5. Suitable for Planned Expenses

Long term loans are well-suited for planned expenses with longer-term financial implications. For example, individuals who are purchasing a home or starting a business may opt for a long term loan. These types of expenses often require larger loan amounts and can benefit from the longer repayment period provided by long term loans. By spreading out the payments over several years, borrowers can manage the expense more effectively.
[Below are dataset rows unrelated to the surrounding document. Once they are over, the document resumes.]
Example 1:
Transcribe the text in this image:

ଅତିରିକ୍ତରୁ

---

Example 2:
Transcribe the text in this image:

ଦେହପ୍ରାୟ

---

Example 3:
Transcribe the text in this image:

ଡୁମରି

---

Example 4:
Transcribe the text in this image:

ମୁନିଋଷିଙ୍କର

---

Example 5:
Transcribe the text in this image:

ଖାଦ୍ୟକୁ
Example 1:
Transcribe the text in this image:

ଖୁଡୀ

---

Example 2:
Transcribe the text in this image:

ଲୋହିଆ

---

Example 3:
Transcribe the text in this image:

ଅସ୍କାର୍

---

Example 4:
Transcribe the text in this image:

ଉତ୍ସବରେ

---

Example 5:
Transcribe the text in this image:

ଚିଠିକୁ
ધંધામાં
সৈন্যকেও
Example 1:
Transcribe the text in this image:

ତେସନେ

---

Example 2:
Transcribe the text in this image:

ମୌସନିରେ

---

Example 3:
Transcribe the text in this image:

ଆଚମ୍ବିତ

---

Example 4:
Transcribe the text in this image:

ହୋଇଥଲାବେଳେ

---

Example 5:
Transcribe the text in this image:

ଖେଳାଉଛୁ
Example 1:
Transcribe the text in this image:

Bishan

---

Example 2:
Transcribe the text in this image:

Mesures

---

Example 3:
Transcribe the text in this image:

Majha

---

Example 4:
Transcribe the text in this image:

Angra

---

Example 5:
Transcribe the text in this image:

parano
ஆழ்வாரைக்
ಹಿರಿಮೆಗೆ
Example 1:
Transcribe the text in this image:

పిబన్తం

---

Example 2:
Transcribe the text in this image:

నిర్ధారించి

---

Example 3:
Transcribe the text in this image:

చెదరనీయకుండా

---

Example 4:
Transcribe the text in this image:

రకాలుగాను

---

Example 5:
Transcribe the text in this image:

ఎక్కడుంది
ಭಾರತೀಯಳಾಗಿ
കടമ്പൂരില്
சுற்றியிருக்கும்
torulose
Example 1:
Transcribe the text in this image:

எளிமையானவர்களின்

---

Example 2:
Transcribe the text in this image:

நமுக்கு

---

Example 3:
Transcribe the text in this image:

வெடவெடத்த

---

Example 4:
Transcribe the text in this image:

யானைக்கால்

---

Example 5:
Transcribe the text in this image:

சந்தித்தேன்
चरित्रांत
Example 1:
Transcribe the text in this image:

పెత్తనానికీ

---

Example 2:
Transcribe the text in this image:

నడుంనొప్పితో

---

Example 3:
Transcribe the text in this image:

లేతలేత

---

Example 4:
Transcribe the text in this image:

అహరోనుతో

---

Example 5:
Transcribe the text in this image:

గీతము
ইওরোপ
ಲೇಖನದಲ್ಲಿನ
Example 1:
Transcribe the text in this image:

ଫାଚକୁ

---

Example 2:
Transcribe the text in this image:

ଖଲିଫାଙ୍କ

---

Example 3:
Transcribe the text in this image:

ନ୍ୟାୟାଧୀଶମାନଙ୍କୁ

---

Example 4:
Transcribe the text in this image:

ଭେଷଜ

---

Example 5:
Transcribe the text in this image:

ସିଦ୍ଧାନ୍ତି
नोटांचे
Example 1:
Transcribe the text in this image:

It's crucial for borrowers to carefully consider their financial goals, the purpose of the loan, and their repayment capacity when opting for a long term loan. While the lower minimum payments may be attractive, the overall cost of the loan, including interest charges, should be evaluated to make an informed decision.

Choosing Between Short term and Long term Loans

The choice between short term and long term personal loans depends on various factors, including the borrower's financial goals and current situation. Consider the following scenarios to determine which loan type may be more suitable.

1. Emergency Expenses

Short term loans can be used for covering urgent financial needs, like medical expenses, car repairs, or unexpected home repairs. If you require immediate funds and have the means to repay the loan quickly, a short term loan may help provide the necessary financial relief.

2. Large Expenses

Long term loans are suitable for significant investments or expenses that require larger loan amounts. Examples include purchasing a home, financing higher education, or starting a business. The longer repayment period allows you to spread out the payments over several years, making the expense more manageable.

3. Planned Expenses

If you have a planned expense that requires long term financial commitment, like a major renovation, a long term loan may be more appropriate. It allows you to budget the expense over a longer period, making it potentially more affordable and manageable.

Final Considerations

When choosing between short term and long term loans, it's important to assess the loan terms, charges, and your ability to repay the loan comfortably. Consider your financial goals, the urgency of the expense, and the impact on your overall financial situation. Evaluate the total cost of the loan, including interest payments, and ensure that the loan aligns with your long term financial plans.

Remember, responsible borrowing involves borrowing only what you can afford and understanding the implications of the loan on your financial well-being. It's always advisable to compare different types of loans, terms, and interest rates from multiple lenders to make an informed decision that best suits your needs.

Person blowing on hot coffee looking into long term personal loans.


Overall, short term and long term personal loans serve different purposes and cater to different financial needs. Short term loans may offer quick access to smaller amounts but generally require higher minimum payments and have shorter repayment periods. Long term loans, on the other hand, provide borrowers with longer repayment periods, but may require lower minimum payments. They may also offer larger loan amounts but result in higher overall interest payments.

Understanding the differences between these loan types enables individuals to make informed decisions based on their financial goals and circumstances. It’s recommended to evaluate the loan terms, interest rates, repayment capabilities, and overall financial situation before choosing between short term and long term personal loans.

Disclaimer: This page provides general information only and does not constitute financial, legal or other professional advice. For full details, see Fora’s Terms of Use.